The overall workflow is illustrated in the framework diagram below, which depicts the transition from a standard biased model to a debiased pruned model.

As shown in the figure, the process begins with a vanilla model trained on biased samples, which often fails on unbiased test cases due to reliance on spurious features. BISE intervenes through three core mechanisms: sample reweighting, estimation of bias information, and pruning. The goal is to find a subset of neurons within the original network that maintains accuracy on the target task while minimizing dependence on the bias attribute.
The detailed architecture and training dynamics are presented in the figure below.

The network f is decomposed into an encoder E and a classifier C. The authors introduce a learnable pruning mask M applied to the encoder's parameters. Specifically, for each structural component (e.g., a neuron or filter) i in the encoder, a masking parameter mi is learned.

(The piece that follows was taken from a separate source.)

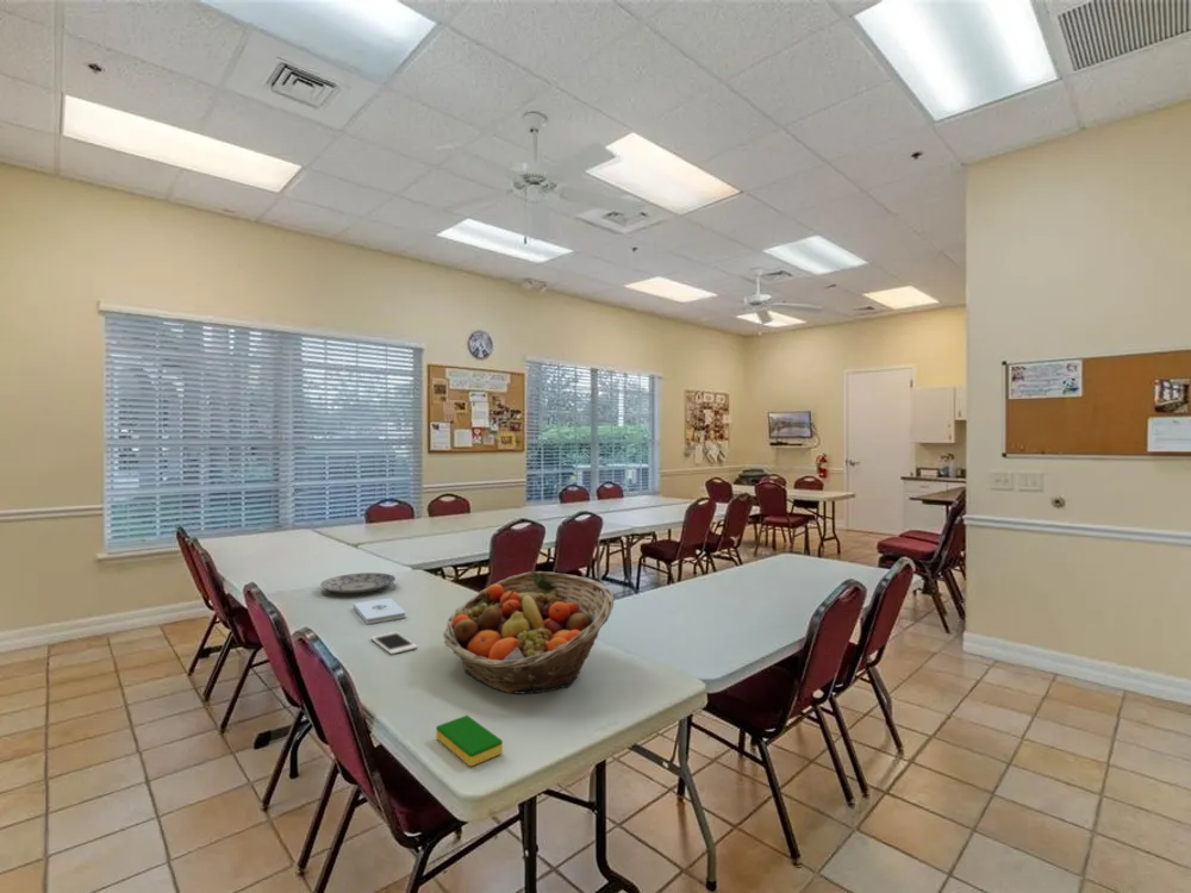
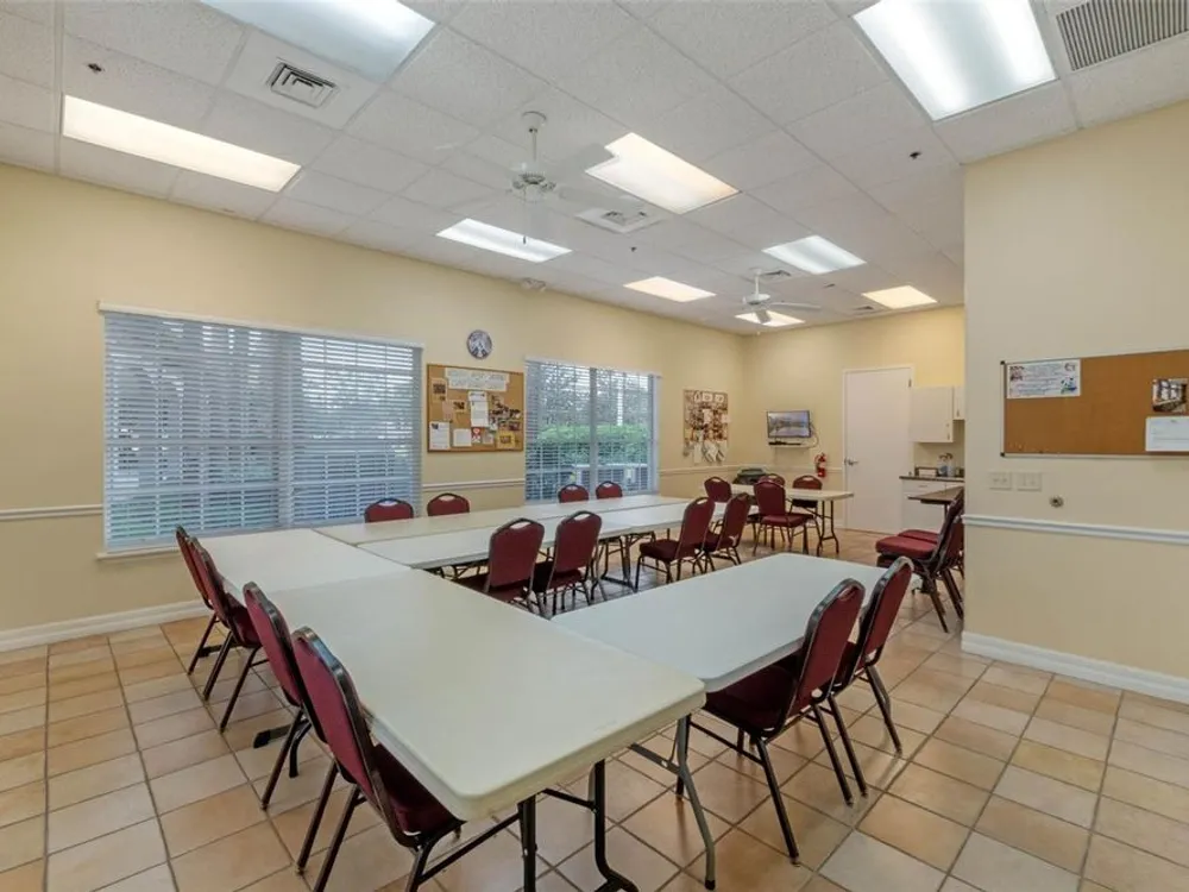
- dish sponge [435,714,504,767]
- plate [319,572,397,594]
- fruit basket [442,570,616,695]
- notepad [353,597,407,625]
- cell phone [370,631,418,656]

The output hi is modified as:
h^i=hi⋅1{m^i≥0.5}, with m^i=σ(τmi)where σ(⋅) is the sigmoid function and τ is a temperature parameter annealed to zero during training. This gating mechanism enforces confidence in the pruning decision, where mi<0 indicates pruning and mi≥0 indicates preservation.

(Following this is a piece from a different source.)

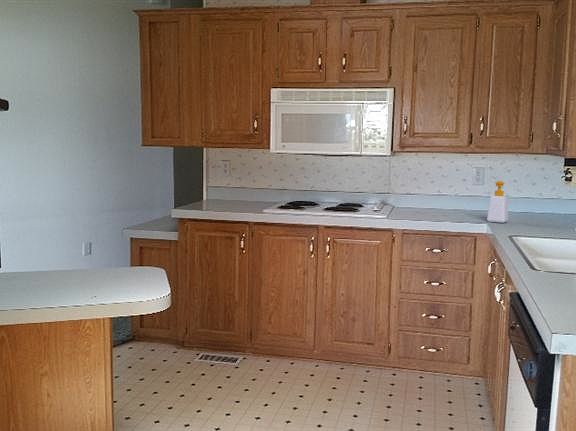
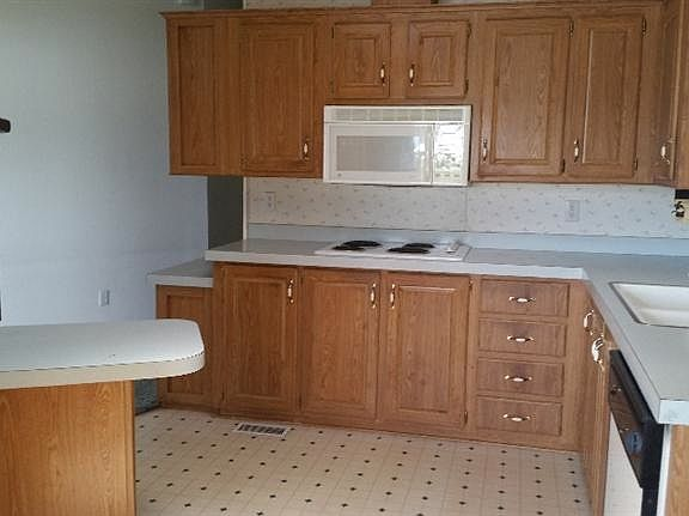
- soap bottle [486,180,509,224]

To optimize the mask, the authors define a composite objective function J that balances task performance and bias reduction:
J(y^,y,b^,b)=Lr(y^,y)+γI(b^,b)The first term, Lr(y^,y), is a reweighted cross-entropy loss. To counteract the prevalence of bias-aligned samples in Dtrain, the contribution of bias-conflicting samples is amplified by assigning weights inversely proportional to their group sizes. The second term, I(b^,b), estimates the mutual information between the predicted bias b^ and the true bias b. This is achieved by attaching an auxiliary classifier Caux to the bottleneck representation z^, as seen in the architecture diagram. The auxiliary head is trained to predict b from z^, and minimizing I(b^,b) ensures the latent representation contains less information about the bias attribute.
The training process involves an iterative loop where the mask parameters {mi} and the auxiliary classifier Caux are updated jointly. The temperature τ is annealed periodically to sharpen the mask decisions. Once the temperature drops below a threshold τmin, the final binary mask is extracted, yielding a pruned subnetwork that is robust to the spurious correlations present in the original training data.
Experiment
- Main experiments across BiasedMNIST, Corrupted-CIFAR10, CelebA, Multi-Color MNIST, and CivilComments validate that BISE extracts subnetworks with higher unbiased accuracy than vanilla dense models, effectively mitigating spurious correlations even under strong bias.

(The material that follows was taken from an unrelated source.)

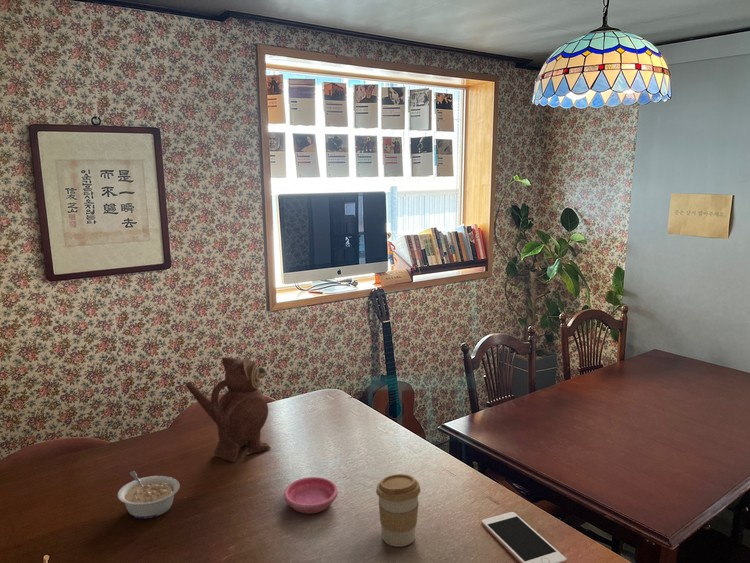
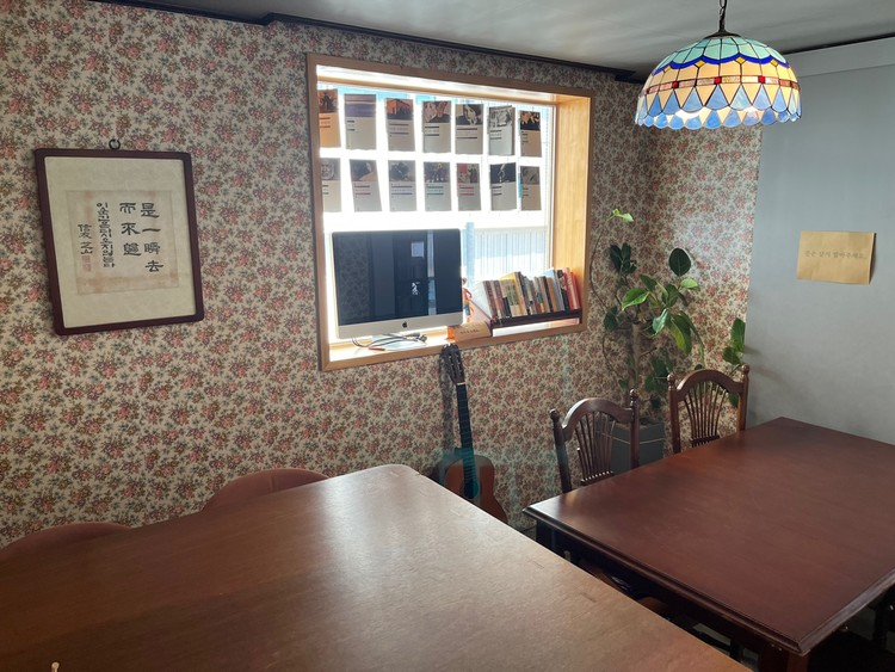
- saucer [283,476,339,515]
- legume [117,470,181,519]
- cell phone [481,511,568,563]
- teapot [185,356,272,463]
- coffee cup [375,473,421,548]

- Comparative studies demonstrate that BISE outperforms other debiasing approaches and random or magnitude-based pruning by identifying unbiased substructures without requiring retraining of the original parameters.
- Ablation studies confirm that the mutual information term in the loss function is critical for achieving high sparsity and reducing the retention of bias-related features, while the method shows low sensitivity to hyperparameter variations.
- Experiments in unsupervised settings and under noisy bias labels show that BISE remains competitive and robust, successfully extracting improved subnetworks even without ground-truth bias information.
- Analysis of latent representations indicates that the pruned subnetworks make bias features harder to predict, confirming a reduction in bias reliance, though performance is limited when biases are extremely severe or multiple biases interact without subsequent finetuning.